*EXERCISE MATERIAL*
◆ ◆ ◆
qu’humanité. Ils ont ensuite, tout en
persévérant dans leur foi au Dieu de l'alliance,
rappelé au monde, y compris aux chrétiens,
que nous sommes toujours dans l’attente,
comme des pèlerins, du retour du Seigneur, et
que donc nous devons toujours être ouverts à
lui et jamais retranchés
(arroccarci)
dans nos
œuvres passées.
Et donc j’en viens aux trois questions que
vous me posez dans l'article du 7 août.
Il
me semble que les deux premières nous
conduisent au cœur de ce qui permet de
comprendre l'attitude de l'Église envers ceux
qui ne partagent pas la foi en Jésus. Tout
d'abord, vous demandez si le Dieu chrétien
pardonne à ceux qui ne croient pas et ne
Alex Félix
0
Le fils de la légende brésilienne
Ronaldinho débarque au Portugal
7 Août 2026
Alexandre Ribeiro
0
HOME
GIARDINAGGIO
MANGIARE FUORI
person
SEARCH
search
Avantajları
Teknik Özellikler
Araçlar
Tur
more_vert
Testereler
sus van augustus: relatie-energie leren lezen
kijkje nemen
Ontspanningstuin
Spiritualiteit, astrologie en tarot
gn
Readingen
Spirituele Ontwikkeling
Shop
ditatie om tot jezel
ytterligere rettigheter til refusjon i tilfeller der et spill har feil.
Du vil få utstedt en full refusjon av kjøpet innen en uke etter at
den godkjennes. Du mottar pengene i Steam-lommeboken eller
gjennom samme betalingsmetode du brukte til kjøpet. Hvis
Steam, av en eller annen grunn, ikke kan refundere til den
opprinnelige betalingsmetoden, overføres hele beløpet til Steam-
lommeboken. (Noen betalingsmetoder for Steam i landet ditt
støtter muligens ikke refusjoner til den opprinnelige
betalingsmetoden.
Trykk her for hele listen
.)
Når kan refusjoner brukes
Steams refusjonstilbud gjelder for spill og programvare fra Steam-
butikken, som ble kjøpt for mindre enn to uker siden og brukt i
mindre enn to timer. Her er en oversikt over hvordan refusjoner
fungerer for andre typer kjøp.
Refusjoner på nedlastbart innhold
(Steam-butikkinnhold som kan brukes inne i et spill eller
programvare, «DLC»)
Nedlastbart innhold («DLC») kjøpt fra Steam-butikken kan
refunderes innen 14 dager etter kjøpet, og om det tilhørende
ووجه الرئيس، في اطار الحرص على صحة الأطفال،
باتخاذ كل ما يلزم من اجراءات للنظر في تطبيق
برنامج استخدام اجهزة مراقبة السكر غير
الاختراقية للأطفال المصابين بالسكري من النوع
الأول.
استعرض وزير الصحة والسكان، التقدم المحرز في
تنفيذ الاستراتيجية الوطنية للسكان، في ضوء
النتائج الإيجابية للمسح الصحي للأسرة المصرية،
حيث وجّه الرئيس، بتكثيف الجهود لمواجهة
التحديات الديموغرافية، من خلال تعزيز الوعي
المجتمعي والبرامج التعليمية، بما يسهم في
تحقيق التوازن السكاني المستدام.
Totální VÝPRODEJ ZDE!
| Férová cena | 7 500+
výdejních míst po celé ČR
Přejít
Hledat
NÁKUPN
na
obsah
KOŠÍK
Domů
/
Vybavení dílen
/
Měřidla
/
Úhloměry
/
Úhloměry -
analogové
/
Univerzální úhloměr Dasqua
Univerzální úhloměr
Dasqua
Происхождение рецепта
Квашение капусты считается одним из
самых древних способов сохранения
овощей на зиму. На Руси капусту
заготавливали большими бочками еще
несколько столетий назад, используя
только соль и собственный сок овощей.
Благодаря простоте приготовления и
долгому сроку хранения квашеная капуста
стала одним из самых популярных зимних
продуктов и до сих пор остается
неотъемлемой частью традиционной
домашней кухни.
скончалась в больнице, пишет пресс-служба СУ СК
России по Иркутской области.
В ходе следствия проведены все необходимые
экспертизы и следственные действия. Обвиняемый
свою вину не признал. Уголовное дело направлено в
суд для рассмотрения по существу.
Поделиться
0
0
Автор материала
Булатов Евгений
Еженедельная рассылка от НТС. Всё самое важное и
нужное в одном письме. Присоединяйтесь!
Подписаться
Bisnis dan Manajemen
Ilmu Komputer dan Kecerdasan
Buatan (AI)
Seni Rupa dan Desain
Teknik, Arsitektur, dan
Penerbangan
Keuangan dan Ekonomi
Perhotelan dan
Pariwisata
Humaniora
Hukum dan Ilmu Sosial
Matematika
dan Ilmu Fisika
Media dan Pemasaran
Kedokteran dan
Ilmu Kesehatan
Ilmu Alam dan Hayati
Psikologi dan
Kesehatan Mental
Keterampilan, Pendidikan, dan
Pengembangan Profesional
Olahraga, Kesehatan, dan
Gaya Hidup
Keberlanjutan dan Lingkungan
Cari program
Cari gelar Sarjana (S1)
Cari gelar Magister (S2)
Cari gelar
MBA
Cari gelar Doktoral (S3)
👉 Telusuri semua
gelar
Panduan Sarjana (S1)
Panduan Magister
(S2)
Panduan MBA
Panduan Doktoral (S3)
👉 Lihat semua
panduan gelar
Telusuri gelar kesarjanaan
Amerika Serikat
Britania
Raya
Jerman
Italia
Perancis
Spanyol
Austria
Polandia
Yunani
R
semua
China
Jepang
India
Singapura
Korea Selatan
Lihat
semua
◆ ◆ ◆
*PROBLEM TO WORK ON*
Find each line above that contains the word "овощей", and copy those lines out in full.

*YOUR RESPONSE*
овощей на зиму. На Руси капусту
только соль и собственный сок овощей.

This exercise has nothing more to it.